# Information provided:
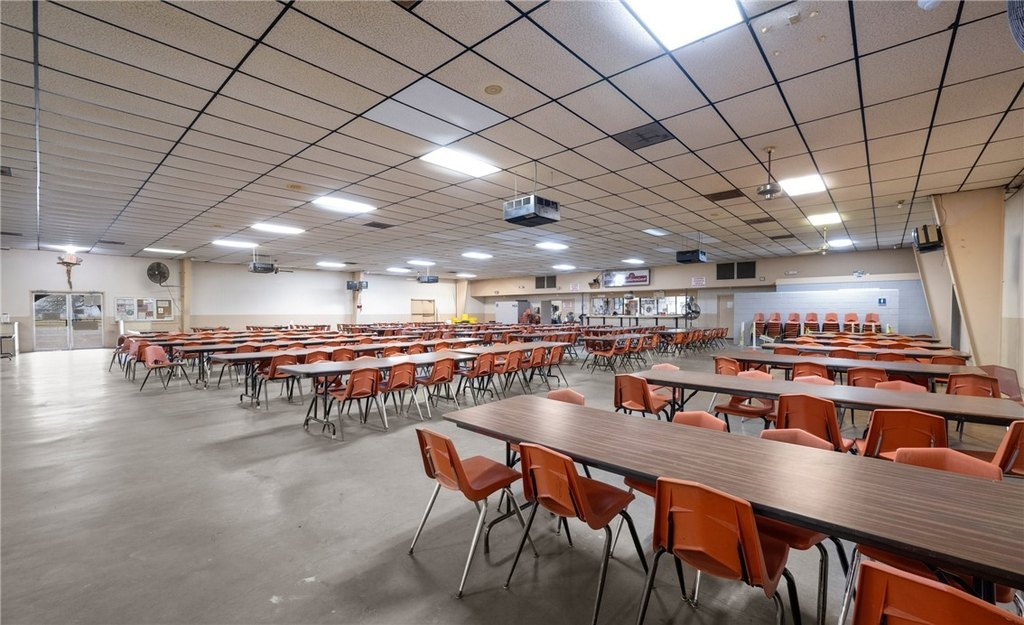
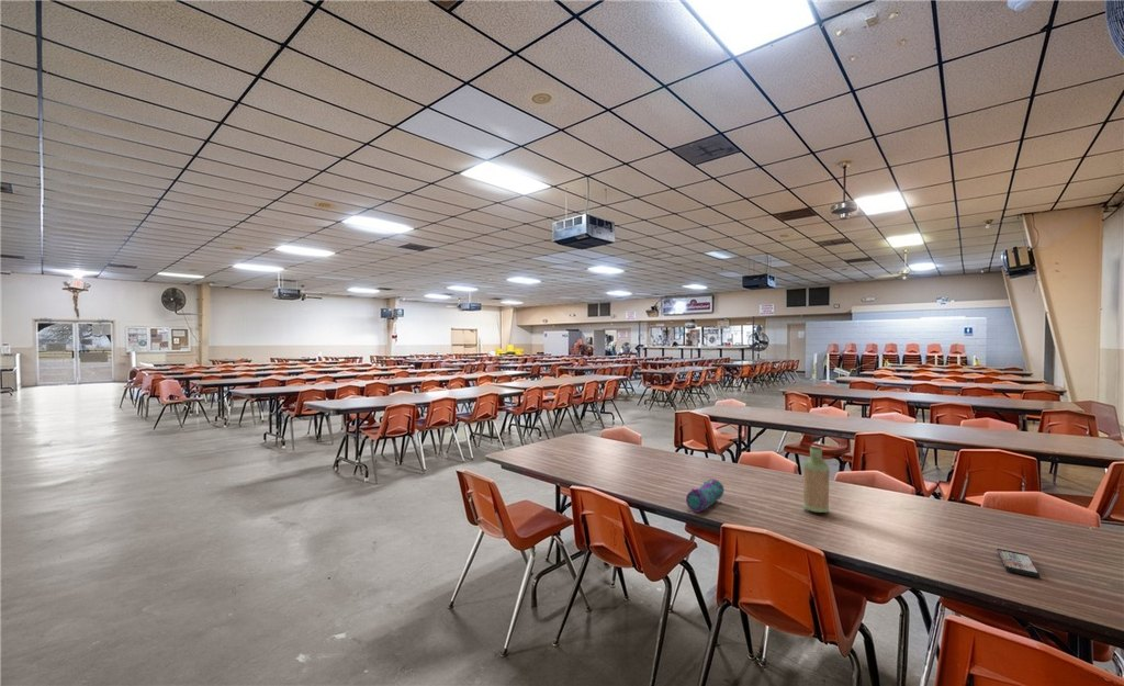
+ smartphone [996,548,1041,578]
+ bottle [802,435,831,514]
+ pencil case [685,477,726,514]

# Work task:
Copy everything in the listing above exactly except the pictures.

# Solution:
+ smartphone [996,548,1041,578]
+ bottle [802,435,831,514]
+ pencil case [685,477,726,514]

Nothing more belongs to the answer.